## [Aim of the exercise]
Recast the records as a Markdown table with the columns Row and Text, starting at the line containing "Stand, just in" and ending at the line containing "Answer: approximately 135° to". Leave out blank lines and the pictures.

## [Material for this task]
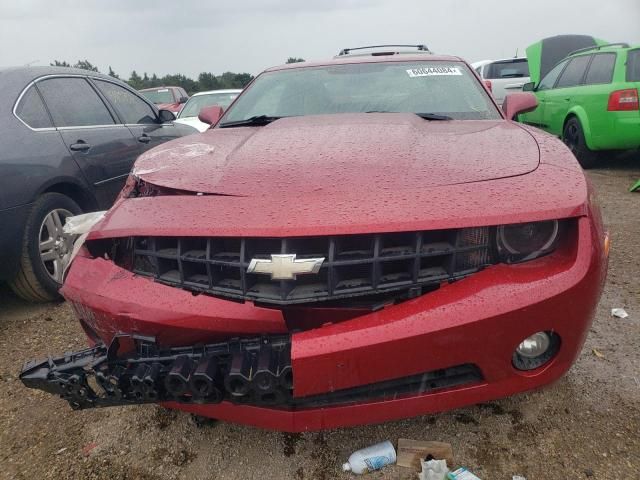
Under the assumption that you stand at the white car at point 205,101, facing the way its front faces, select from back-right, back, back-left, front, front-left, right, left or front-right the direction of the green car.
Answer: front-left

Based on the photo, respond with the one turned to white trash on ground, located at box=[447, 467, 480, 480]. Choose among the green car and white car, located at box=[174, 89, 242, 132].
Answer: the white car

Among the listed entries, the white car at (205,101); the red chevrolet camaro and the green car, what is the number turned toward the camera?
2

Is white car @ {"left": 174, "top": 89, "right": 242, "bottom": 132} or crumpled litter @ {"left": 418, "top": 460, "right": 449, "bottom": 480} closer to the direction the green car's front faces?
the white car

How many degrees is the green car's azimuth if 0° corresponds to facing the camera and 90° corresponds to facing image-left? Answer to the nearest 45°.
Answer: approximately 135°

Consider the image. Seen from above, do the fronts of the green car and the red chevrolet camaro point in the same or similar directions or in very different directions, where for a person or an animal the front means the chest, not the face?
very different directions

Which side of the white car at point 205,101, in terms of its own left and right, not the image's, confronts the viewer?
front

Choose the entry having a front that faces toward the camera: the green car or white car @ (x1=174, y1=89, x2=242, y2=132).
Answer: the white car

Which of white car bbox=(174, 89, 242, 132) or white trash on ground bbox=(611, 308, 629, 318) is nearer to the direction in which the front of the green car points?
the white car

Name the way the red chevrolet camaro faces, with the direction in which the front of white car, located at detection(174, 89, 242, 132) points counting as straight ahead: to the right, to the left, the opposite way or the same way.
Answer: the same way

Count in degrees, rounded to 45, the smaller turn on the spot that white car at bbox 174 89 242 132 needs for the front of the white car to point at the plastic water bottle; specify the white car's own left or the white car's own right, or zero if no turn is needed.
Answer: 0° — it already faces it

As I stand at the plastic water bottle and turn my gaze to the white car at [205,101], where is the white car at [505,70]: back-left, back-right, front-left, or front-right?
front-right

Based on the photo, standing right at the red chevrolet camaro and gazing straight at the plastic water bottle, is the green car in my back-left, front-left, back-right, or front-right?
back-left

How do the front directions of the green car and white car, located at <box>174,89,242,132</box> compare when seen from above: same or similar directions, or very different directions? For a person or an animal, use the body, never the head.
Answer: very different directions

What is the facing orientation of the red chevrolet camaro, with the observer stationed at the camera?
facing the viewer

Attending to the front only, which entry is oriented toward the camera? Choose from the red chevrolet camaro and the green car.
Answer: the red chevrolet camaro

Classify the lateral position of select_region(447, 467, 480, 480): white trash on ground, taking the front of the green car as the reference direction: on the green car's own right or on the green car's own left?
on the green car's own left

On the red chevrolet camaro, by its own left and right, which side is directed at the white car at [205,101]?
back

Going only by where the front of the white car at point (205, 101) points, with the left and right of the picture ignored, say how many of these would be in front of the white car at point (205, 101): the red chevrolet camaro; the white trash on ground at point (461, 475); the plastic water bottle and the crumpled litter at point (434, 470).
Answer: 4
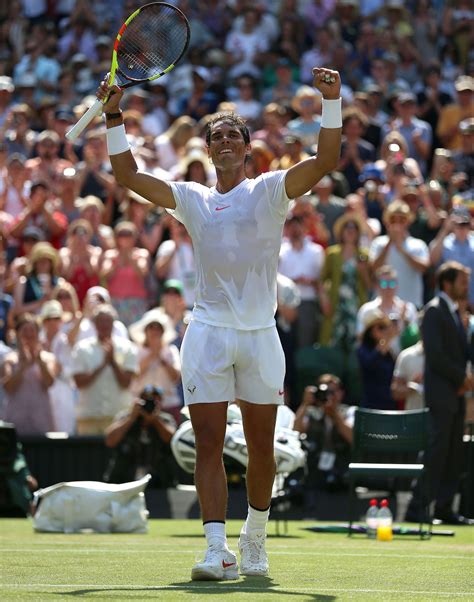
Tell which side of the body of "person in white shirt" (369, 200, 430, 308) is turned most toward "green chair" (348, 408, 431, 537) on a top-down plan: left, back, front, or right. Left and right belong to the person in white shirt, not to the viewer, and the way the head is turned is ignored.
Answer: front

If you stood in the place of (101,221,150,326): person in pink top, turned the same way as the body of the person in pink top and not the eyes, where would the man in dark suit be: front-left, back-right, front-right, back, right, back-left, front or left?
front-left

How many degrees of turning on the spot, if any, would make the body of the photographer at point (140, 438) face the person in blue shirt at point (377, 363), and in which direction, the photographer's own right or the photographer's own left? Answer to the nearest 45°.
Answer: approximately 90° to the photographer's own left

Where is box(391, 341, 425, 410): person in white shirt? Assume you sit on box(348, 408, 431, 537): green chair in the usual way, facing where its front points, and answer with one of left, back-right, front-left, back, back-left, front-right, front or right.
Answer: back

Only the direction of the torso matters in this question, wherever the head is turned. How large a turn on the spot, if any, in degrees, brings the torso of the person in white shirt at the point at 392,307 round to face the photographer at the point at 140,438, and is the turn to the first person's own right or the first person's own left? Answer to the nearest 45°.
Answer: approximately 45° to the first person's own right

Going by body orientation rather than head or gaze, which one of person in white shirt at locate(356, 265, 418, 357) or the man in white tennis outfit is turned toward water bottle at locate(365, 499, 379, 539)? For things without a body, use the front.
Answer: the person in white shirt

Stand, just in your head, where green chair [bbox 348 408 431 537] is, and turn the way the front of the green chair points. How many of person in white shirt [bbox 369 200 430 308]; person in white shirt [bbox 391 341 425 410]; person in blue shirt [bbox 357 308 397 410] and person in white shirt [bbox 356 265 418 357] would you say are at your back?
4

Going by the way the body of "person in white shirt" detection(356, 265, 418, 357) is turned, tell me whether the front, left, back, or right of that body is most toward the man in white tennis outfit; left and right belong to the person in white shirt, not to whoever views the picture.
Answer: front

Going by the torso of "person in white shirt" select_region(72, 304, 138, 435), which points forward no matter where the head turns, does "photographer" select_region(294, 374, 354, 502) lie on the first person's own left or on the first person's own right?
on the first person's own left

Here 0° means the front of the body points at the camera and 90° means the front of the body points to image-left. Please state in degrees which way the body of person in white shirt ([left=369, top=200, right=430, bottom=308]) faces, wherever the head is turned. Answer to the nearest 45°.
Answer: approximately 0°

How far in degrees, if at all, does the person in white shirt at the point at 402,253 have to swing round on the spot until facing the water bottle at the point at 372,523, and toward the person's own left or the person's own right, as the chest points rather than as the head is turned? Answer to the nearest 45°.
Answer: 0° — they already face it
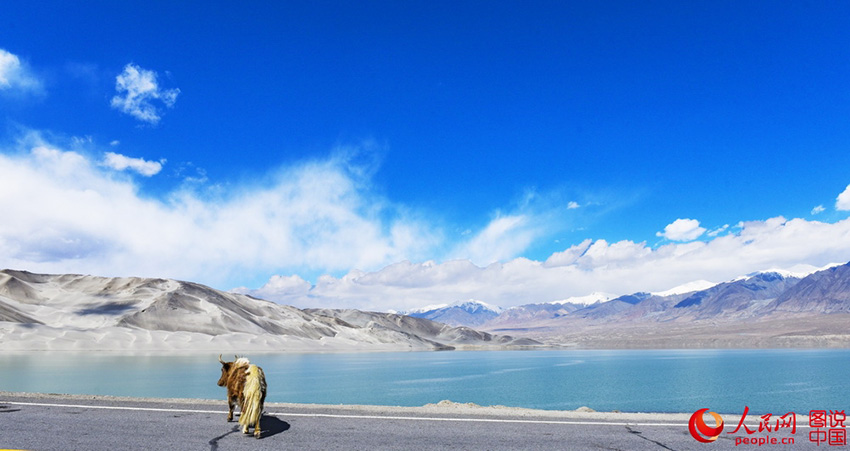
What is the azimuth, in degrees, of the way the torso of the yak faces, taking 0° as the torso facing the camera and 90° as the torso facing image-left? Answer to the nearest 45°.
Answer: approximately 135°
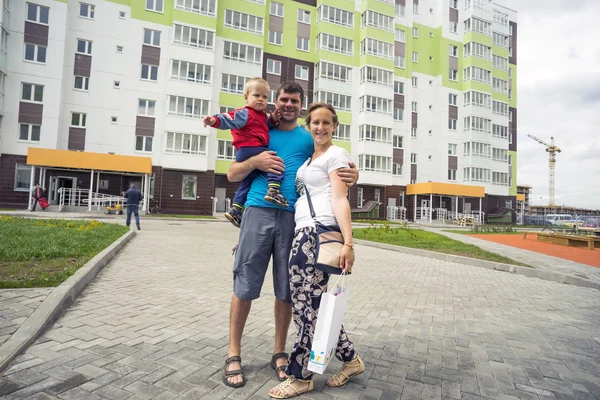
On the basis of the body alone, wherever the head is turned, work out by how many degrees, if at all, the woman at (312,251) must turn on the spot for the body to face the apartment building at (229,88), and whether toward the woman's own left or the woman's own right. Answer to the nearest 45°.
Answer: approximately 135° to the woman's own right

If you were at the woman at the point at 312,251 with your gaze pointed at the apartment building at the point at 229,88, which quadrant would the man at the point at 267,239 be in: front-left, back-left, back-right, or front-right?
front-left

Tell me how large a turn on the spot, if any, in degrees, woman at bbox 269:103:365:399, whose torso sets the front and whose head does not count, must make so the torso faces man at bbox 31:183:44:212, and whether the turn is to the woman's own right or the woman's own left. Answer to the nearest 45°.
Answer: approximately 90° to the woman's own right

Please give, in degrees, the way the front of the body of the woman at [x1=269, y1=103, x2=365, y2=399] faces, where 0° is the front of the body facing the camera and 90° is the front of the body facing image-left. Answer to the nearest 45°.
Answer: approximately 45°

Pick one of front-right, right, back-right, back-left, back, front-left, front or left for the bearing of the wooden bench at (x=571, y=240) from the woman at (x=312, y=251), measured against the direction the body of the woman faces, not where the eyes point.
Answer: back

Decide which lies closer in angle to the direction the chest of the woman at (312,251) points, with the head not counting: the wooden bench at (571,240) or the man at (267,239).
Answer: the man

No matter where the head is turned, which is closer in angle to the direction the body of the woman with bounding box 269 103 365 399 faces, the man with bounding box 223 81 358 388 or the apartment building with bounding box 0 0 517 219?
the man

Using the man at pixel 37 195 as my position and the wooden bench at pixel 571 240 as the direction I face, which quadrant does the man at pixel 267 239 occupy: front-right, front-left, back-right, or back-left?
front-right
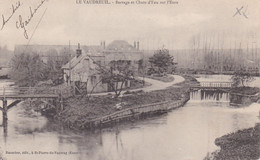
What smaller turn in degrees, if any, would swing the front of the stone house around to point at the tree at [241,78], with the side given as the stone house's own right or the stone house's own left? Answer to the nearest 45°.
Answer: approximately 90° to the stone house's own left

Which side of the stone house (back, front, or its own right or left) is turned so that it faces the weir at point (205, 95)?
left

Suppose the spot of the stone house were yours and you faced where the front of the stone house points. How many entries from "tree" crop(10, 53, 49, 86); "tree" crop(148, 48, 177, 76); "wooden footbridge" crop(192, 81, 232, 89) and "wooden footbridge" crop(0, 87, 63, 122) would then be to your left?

## [Exercise output]
| Row | Text |
|---|---|
| 1 | Stand, just in your head, where green chair [bbox 348 408 431 537] is, and turn the way the front of the green chair points. How many of person in white shirt [bbox 369 200 430 308]; person in white shirt [bbox 391 341 425 410]; person in blue shirt [bbox 357 308 397 410] and person in white shirt [bbox 356 265 418 357] would you say are at your back? |
| 2 | 4 |
| 3 | Going by the way the body of "person in white shirt" detection(356, 265, 418, 357) is turned, tell me whether the front, left, back, or right of that body is most toward the man in white tennis outfit; left and right belong to the person in white shirt, not to whoever views the picture. |
| 4 | Answer: front |
| 5 | Going by the torso of "person in white shirt" select_region(72, 304, 138, 435), which points forward no matter where the head turns, does "photographer" select_region(294, 374, 354, 502) lie on the first person's own left or on the first person's own right? |
| 6 | on the first person's own left |
| 7 | Here 0° means the front of the body points at the camera and 90° means the front of the body points to image-left. Please state in degrees which way the body of person in white shirt ([left=369, top=200, right=430, bottom=308]) faces, wherever the head is turned. Answer to the nearest 45°. |
| 8 | Answer: approximately 0° |
| 9 | How far in degrees, if at all, does the person in white shirt at the point at 402,253 have to swing round on the spot until facing the water bottle at the point at 372,523, and toward the person's own left or the person's own right, as the chest points rather than as the head is turned? Answer to the nearest 45°. |
| 10 | Answer: 0° — they already face it |
| 11 | What is the azimuth, in degrees, of the way the torso of the yak faces, taking 0° as the torso facing the camera and 90° as the torso facing image-left? Answer to the nearest 45°. |
| 12 | Answer: approximately 135° |
| 13 | On the basis of the body alone, wherever the head is turned, work out by how many degrees, if at all, the woman at (312,251) must turn on the spot for the body to face the apartment building at (229,88), and whether toward the woman's own left or the woman's own right. Answer to the nearest 45°. |
| 14 | Answer: approximately 135° to the woman's own right |